Overcoming Common Hurdles in VAWA Applications

VAWA

The “VAWA self-petition” is the shorthand term used by immigration practitioners to refer to an immigration status that is available to undocumented individuals who have been victims of domestic abuse at the hands of a United States Citizen or Lawful Permanent Resident spouse. (Note that despite the name, male applicants are also eligible to apply for status under VAWA.)

It’s called a “self-petition” because the government is allowing the abused spouse to apply for immigration status on their own, without depending on the assistance of their abusive partner to petition for them. To qualify, the victim must be in a bona fide marriage to the abuser (or widowed/divorced less than two years from the date of filing), and the abuser must be a U.S. Citizen or green card holder. The applicant also must have been battered or subjected to “extreme cruelty” as a result of the abuse.

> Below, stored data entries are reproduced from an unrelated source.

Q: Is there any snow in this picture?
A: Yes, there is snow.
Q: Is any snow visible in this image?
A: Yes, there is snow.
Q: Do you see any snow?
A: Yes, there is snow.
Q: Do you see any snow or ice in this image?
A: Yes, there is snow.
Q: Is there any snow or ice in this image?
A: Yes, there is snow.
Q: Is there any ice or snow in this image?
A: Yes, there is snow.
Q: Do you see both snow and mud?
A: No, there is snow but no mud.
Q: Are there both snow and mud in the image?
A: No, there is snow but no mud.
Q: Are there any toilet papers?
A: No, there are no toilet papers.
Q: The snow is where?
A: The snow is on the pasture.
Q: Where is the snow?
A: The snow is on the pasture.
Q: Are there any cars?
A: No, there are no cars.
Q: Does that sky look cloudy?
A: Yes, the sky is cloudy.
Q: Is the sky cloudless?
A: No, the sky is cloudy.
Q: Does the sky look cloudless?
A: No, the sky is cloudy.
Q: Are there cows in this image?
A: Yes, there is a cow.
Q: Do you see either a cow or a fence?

VAWA Application Misconceptions

One common misconception about the VAWA application is that an abused person needs to have been seriously physically abused in order to qualify. I regularly speak with victims who assume they will not be eligible for VAWA because they never filed a police report or pressed formal charges against the abusive spouse. In fact, physical abuse is not required, and the applicant never has to have contacted the police or any other law enforcement agency about the abuse in order to be granted VAWA status. Sexual, emotional, psychological, financial, and verbal abuse can all be considered in these applications. No matter what kind of abuse it was, however, the self-petitioner does have to prove that it amounted to “extreme cruelty.”

Proving extreme cruelty to the government without hospital records, police reports, letters from therapists, or other types of “hard” evidence can be tricky. Much depends on the victim’s own declaration and the body of documents an individual can put together to prove the abuse rose to the required level. Because of the ambiguity in proving extreme cruelty, many people assume that this biggest evidentiary hurdle in VAWA cases. However, for many clients, the more straightforward requirements, like proving the marriage was legitimate and that the abuser was either a Citizen or Legal Permanent Resident, can prove much more challenging.

For example, one issue I run into regularly is a client who is unable to prove the marriage was legal. This is most common in cases where the marriage took place outside the United States and the applicant does not have a copy of the marriage certificate, either because it was lost, it was never properly issued, or because the abuser never allowed them access to it.  Complicating this problem in many cases is the fact that the abusive spouse may not have allowed the applicant to put their name on legal documents in order to deprive them of the ability to apply for drivers’ licenses, credit cards, have access to bank accounts, or exercise any kind of autonomy outside of the relationship. This combination of a lack of a proper marriage certificate coupled with little or no “paper trail” to show marital status for the undocumented victim can make proving the lawful marriage a real challenge. It’s still something that can be overcome, but it’s advisable in these cases to work with an attorney who is particularly experienced in these types of evidentiary hurdles.

Other VAWA Application Challenges

Another documentary challenge that can present problems to some VAWA petitioners is proving their abusive spouse’s immigration status. If you’ve got the right documents, this requirement is extremely simple. All it takes is a copy of the spouse’s U.S. passport, “green card,” U.S. birth certificate, or certificate of naturalization. However, obtaining this can be exceedingly difficult—particularly in relationships where the abusive spouse had exclusive access to all legal documents. I know that it can be risky, but when I speak to clients who are still residing with the abuser or have access to shared property, I strongly advise them to do everything they can to at least snap a photo of a passport or birth certificate with a camera or smartphone before leaving.  If they are unable to do so, and contacting the spouse for this information is not an option (which is usually the case), there are other ways of overcoming this. For instance, an applicant can provide the abuser’s social security number and, if possible, alien number, and the government may be able to confirm status this way. An applicant may also be able to submit a FOIA request to obtain some sort of document proving citizenship/residency through that. If neither of these tactics works, an applicant could go so far as hiring a private investigator to attempt to uncover something that would satisfy the requirement.  Again, each case and therefore each strategy in obtaining these documents is different, so if you are facing this type of an evidentiary hurdle, it is in your best interest to work with an attorney who has dealt with this type of case before.